[Spatial grounding data]
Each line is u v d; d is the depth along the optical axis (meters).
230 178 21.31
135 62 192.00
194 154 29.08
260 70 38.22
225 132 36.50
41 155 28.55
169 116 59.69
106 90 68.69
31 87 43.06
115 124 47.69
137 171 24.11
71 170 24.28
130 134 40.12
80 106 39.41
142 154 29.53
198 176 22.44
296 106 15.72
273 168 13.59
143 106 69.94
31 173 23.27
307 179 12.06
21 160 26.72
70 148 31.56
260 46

[Task objective] The data must be transcribed in full. Every word stays the same.

[Solution for this exercise]
Each line is u v d; d is the depth along the optical axis (meters).
230 178 21.31
135 62 192.00
194 154 29.08
260 70 38.22
225 132 36.50
41 155 28.55
169 116 59.69
106 90 68.69
31 87 43.06
115 124 47.69
137 171 24.11
71 170 24.28
130 134 40.12
80 106 39.41
142 154 29.53
198 176 22.44
296 106 15.72
273 168 13.59
143 106 69.94
31 173 23.27
307 179 12.06
21 160 26.72
70 148 31.56
260 46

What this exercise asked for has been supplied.